2008-2 was a viable if somewhat conservative and bureaucratic proposal. It became lengthy and complex because of good-faith efforts to respond to the dialogue on this list. I never believed that its complexity was crippling and always believed that however far it was from my own preferences, it was much better than doing nothing. The people who opposed it were simply being rigid and clinging to the good old days of a pre-scarcity address space. IMHO they are the ones responsible for the current issue.
And, I might add the serious resistance by the community to any form of for-fee transfer policy.
I love this word "the community." For those of us who understand grammar, the presence of the definite article is striking. It suggests homogeneity where there obviously is none. As I recall there are about a dozen vocal opponents to the idea of transfer markets, and an equal number of vocal supporters. And when ARIN conducted a survey they found that the majority actually favored the idea. But the vocal minority succeeded in blocking the idea. Hooray for consensus.

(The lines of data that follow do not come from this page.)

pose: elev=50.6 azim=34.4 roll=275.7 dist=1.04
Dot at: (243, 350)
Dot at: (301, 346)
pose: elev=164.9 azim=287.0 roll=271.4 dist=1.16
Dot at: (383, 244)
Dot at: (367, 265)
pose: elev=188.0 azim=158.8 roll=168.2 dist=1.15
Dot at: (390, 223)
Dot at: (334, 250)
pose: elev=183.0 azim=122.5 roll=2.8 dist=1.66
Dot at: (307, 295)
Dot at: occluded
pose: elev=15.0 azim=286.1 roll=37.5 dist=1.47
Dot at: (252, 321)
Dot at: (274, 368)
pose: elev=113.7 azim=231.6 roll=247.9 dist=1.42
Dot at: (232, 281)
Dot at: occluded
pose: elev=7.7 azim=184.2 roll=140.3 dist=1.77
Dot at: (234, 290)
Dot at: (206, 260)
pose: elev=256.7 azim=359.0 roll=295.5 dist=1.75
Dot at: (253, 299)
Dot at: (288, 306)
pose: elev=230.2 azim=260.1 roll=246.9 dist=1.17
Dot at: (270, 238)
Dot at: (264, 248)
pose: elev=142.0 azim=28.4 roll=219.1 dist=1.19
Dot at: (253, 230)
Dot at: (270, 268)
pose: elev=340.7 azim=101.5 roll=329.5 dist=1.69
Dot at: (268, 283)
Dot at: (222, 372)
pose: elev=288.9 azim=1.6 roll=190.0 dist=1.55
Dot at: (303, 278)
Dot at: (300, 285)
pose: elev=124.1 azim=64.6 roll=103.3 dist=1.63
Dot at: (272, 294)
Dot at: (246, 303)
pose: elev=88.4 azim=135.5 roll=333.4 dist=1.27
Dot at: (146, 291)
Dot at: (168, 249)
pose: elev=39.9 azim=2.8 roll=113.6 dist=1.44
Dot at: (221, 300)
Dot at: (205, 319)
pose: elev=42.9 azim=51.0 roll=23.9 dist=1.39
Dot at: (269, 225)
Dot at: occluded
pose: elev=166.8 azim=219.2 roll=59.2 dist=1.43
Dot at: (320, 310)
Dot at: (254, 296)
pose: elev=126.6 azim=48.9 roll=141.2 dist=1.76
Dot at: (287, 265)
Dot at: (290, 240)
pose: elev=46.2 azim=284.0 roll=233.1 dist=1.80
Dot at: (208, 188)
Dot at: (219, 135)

So a policy that seemed to be OK with them (since there was little overall resistance to it) was proposed...2008-6. Its (if I do say so myself) careful crafting was all about drawing the greatest consensus through protections, explicit rationale and simplicity barely passed the ACs assessment of consensus...this was helped by the explicit and outspoken encouragement (LA meeting) by ARIN counsel.
I never understood 2008-6. As far as I could see it was an attempt to permit transfers while assuring everyone that everything was the same and nothing was changing. Another interpretation is that you can't rely on "consensus" among a "community" when dealing with basic economic distributional conflicts and fundamental differences in ideology. The Board - probably wisely - realized that action had to be taken, and took action.
Seriously, put aside differences about the substantive policy and ask yourself a fundamental question about consensus policy making. Perhaps it will help to put it in a different context. Suppose that The Fed's response to the financial crisis relied on "consensus" decision making and you had roughly half "the community" warning that the entire economy was headed for catastrophe unless we did X and the other half saying that we face a catastrophe if we don't do Y. If there is no "consensus" then the only option is to do nothing - which both sides think is not a viable option. What then?